The ‘rights’ and ‘entitlement’ of the conscientious consumer sit well with an era in which the desire for privacy can be viewed as an admission of some guilt or other.

Consume, let others see your consumption – and never worry if you’re being overheard or watched, because it’s happening anyway. Quiet and privacy cannot be bought and sold: they have little value.

This incontinence of sound – this droning, banging, driveling bombardment of noise – is itself symptomatic of something wider: of a dumbed-down public discourse where whoever shouts loudest is heard; where considered arguments are battered out of the way by sensation and fact-free claims.


Will it take until all the satellites fail and all the ‘clouds’ burst and all the gadgets seize up to make us appreciate once more, quietness, a private conversation and music enjoyed without the need to foist it on others?

Or before then, will it dawn on people that all this incontinent noise is simply one more cover for our intellectually incontinent politicians and the corporatocracy on whose behalf they work?

4 comments:

  1. I have persuaded a young man to move in a train by admiring the "music" hissing out of his earphones and asking for details so I can use it in primary class music.
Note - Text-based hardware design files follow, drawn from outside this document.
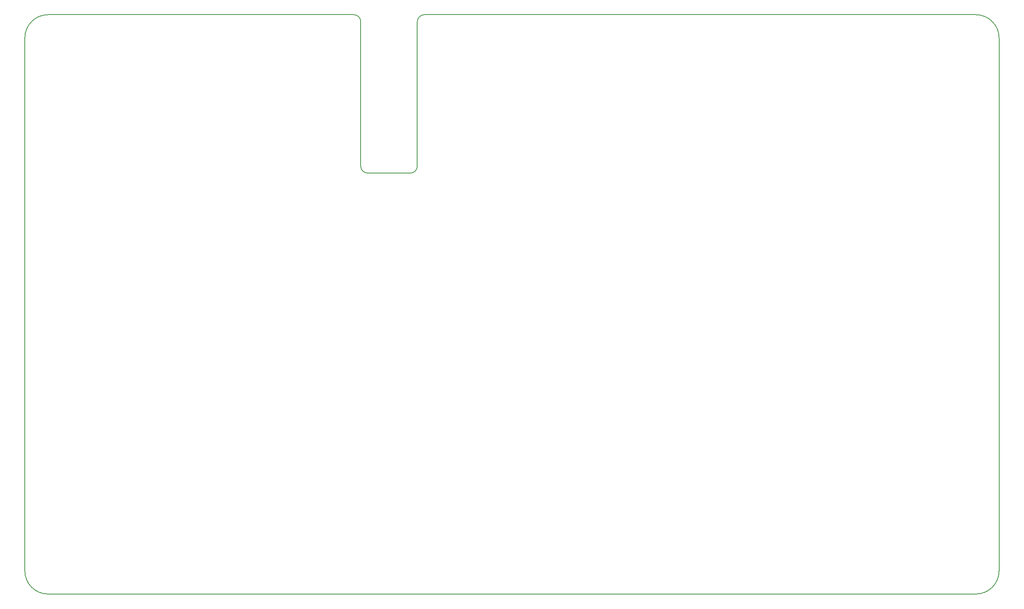
<source format=gm1>
G04 #@! TF.GenerationSoftware,KiCad,Pcbnew,(6.0.6)*
G04 #@! TF.CreationDate,2022-07-21T01:25:26+09:00*
G04 #@! TF.ProjectId,Flatbox-rev1_1-kicad,466c6174-626f-4782-9d72-6576315f312d,1.1*
G04 #@! TF.SameCoordinates,Original*
G04 #@! TF.FileFunction,Profile,NP*
%FSLAX46Y46*%
G04 Gerber Fmt 4.6, Leading zero omitted, Abs format (unit mm)*
G04 Created by KiCad (PCBNEW (6.0.6)) date 2022-07-21 01:25:26*
%MOMM*%
%LPD*%
G01*
G04 APERTURE LIST*
G04 #@! TA.AperFunction,Profile*
%ADD10C,0.200000*%
G04 #@! TD*
G04 APERTURE END LIST*
D10*
X116100000Y-30000000D02*
G75*
G03*
X114600000Y-31500000I0J-1500000D01*
G01*
X35000000Y-30000000D02*
X100900000Y-30000000D01*
X102400000Y-62680000D02*
G75*
G03*
X103900000Y-64180000I1500000J0D01*
G01*
X30000000Y-150000000D02*
G75*
G03*
X35000000Y-155000000I5000000J0D01*
G01*
X102400000Y-31500000D02*
X102400000Y-62680000D01*
X240000000Y-35000000D02*
X240000000Y-150000000D01*
X114600000Y-62680000D02*
X114600000Y-31500000D01*
X103900000Y-64180000D02*
X113100000Y-64180000D01*
X102400000Y-31500000D02*
G75*
G03*
X100900000Y-30000000I-1500000J0D01*
G01*
X235000000Y-155000000D02*
X35000000Y-155000000D01*
X30000000Y-150000000D02*
X30000000Y-35000000D01*
X240000000Y-35000000D02*
G75*
G03*
X235000000Y-30000000I-5000000J0D01*
G01*
X35000000Y-30000000D02*
G75*
G03*
X30000000Y-35000000I0J-5000000D01*
G01*
X113100000Y-64180000D02*
G75*
G03*
X114600000Y-62680000I0J1500000D01*
G01*
X235000000Y-155000000D02*
G75*
G03*
X240000000Y-150000000I0J5000000D01*
G01*
X116100000Y-30000000D02*
X235000000Y-30000000D01*
M02*

</source>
He was so embarrassed he moved to the next carriage. (I am three years off retirement and old enough to be his granny)

    ReplyDelete
  2. This comment has been removed by a blog administrator.

    ReplyDelete
  3. I think there is a strong element of narcissism in all of this, there is the casual usurping of other people’s private space or convenience but also a lack of awareness of what is appropriate behaviour in different environments. Mobile phones have this effect on many people, not just the numpties on the bus who wants to share their music or private conversations, but also the person holding up the front of the queue because they won’t hang up their inane conversation for two minutes, or my personal hate the person who struggles to get their pushchair/heavy luggage off the train because one hand is welding the phone to their head. In the latter I’m torn between doing the civil thing and offering to assist and the rational thing which is leaving them to their explicit priorities. I remember one train journey sitting next to a lady who applied a full “face” of makeup spilling powder around as she went and I wondered to myself how she would feel if I decided to have a shave or brush my teeth while sitting next to her, after all if she could transfer part of her morning toilet to a packed commuter train carriage why not me?